Best practices for entity disambiguation using public records
There are many companies with the same name, and many more people. How do you know you’re looking at the right one?
Entity disambiguation and entity resolution — that is, the process of determining whether multiple occurrences of the same name refer to a single real-world entity and, if so, resolving them together — can be complex. If you are conducting research across multiple languages or in a data-poor environment, it becomes even harder.
The strongest disambiguations will use a unique identifier. Because unique identifiers are issued to only one entity at a time, you can be confident in disambiguating and/or resolving entities.
Examples of unique identifiers:
- Company names and Uniform Social Credit Numbers in China
- National ID Numbers in Iran for companies and individuals
- Mexico’s National ID Number (Clave Única de Registro de Población, CURP) for individuals
Beware of identifiers that may seem to be unique but in fact are not. These should not be used as the sole basis for disambiguation. For example:
- Registration numbers in Iran for companies
- Reason for Registration Code in Russia for companies
- Addresses and telephone numbers
- Otherwise unique identifiers that may have been recycled after a company’s closure or person’s death.

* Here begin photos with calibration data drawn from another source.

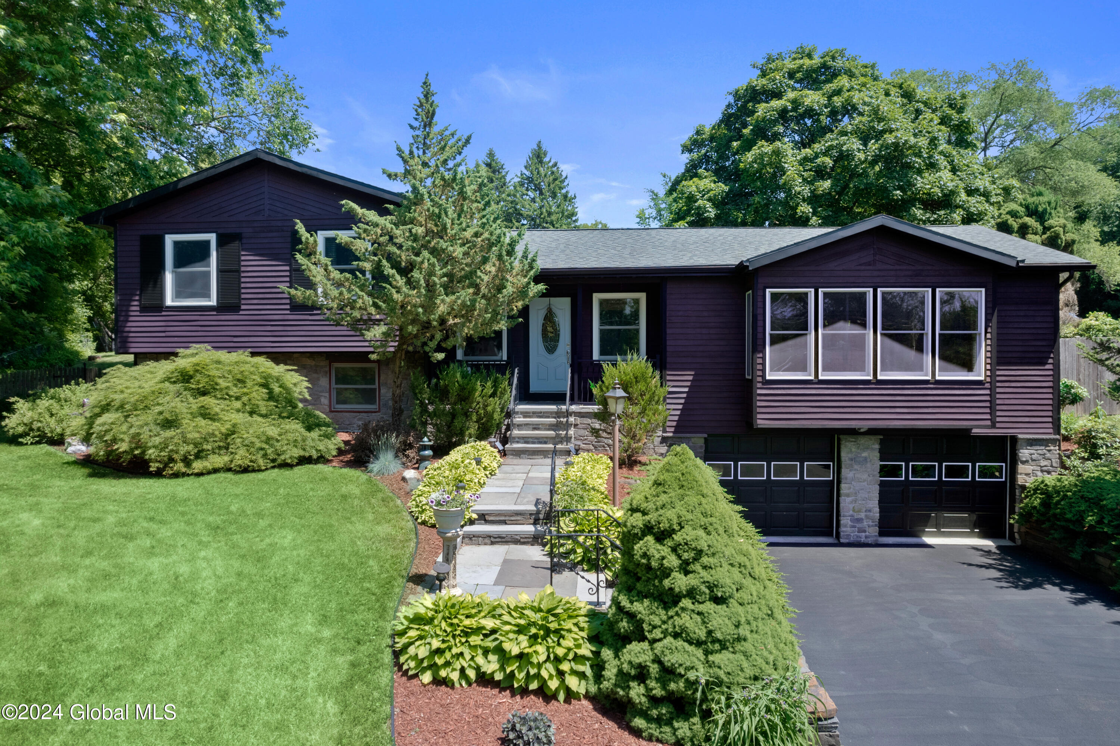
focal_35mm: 22
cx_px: 560
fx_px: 684
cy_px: 373
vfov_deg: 57.2
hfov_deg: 78.6
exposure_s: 1/500
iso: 100
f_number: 2.8
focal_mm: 8.38
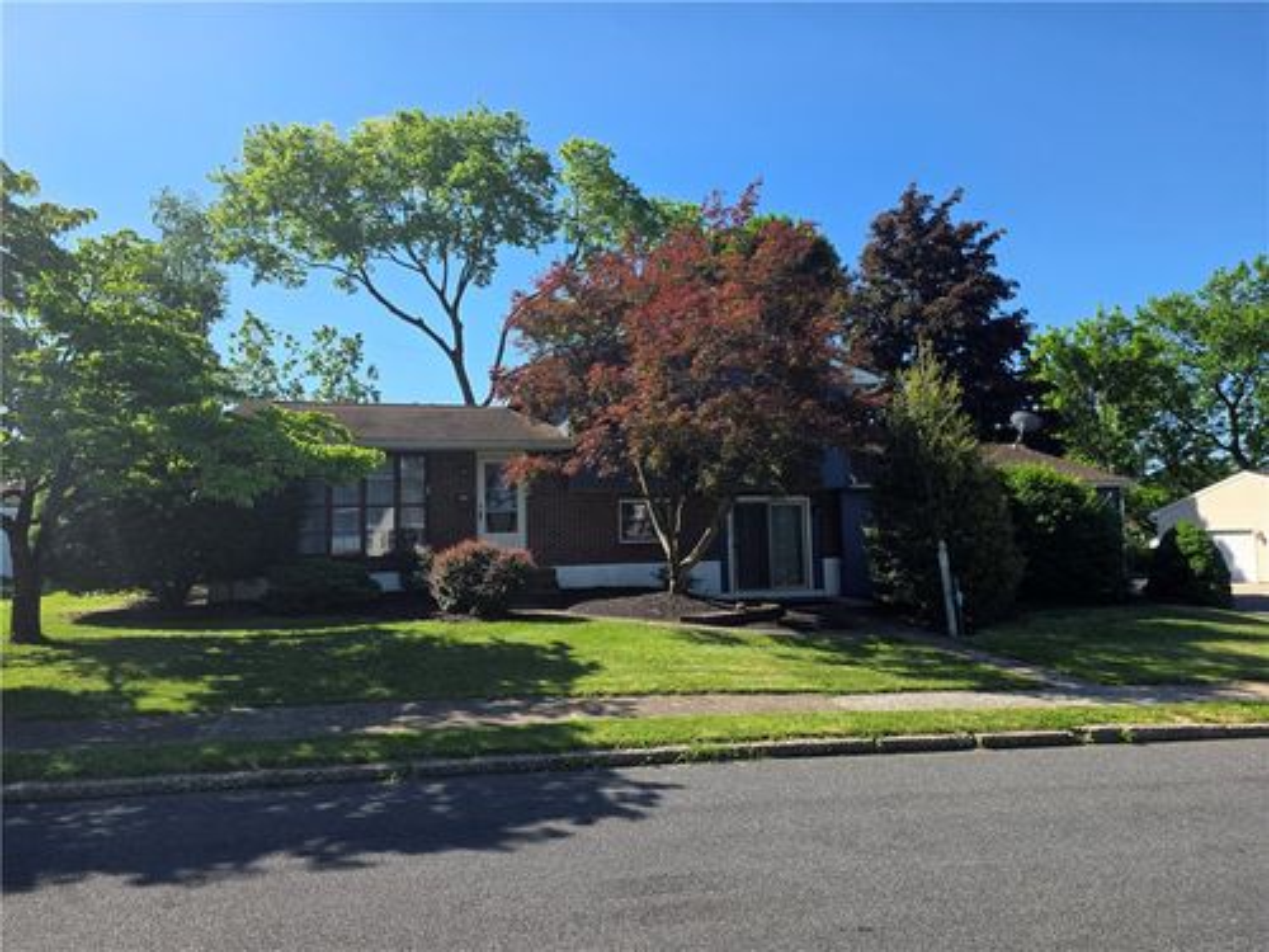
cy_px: 476
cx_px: 634
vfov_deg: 58.9
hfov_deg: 73.9
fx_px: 843
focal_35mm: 23
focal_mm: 6.25
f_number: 1.7
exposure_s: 1/3282
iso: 80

But what about when unique identifiers are scarce? Here are a few best practices for using the available data for more complex disambiguations.
1. Combinations of identifiers
Combinations of identifiers (e.g. full name + date of birth + citizenship).
For example, dates of birth are not unique – but if two individuals by the same name have different dates of birth, you can state with increased confidence that those are different individuals, particularly if they also have distinct citizenships, addresses, or other identifiers.
2. Statistical Reference
If you know exactly how many entities by that name exist in that location, you may be able to short-cut the resolution process.
For example: two Lebanese citizens by the same name own two different companies. Sayari Graph provides access to Lebanon’s complete voter roll, which lists the full name and date of birth of every voting citizen. You can reference this source to determine exactly how many individuals by that name are citizens. If there is only one, you can confidently assess that the same person owns both companies. If there are two hundred, or two thousand, then not. (For an interesting example of this technique in practice, read this.)
3. Co-occurrence in Relationships
You also can take a graph-based approach to entity disambiguation and resolution. Consider two different companies, Company A and Company B. Each company has only one shareholder; both shareholders have the exact same name but no other identifiers. From this information alone, we can’t be certain whether these are the same shareholders or not.
But what if Company A had five shareholders, and Company B also had five shareholders by the exact same names? This would make it much more likely that Company A and Company B are owned by the same five individuals. What if the two companies additionally shared an address and were incorporated on the same date? Combinations of identifiers come back into play.
If there is any doubt about a disambiguation, it is always best to consider those entities as separate but possibly linked.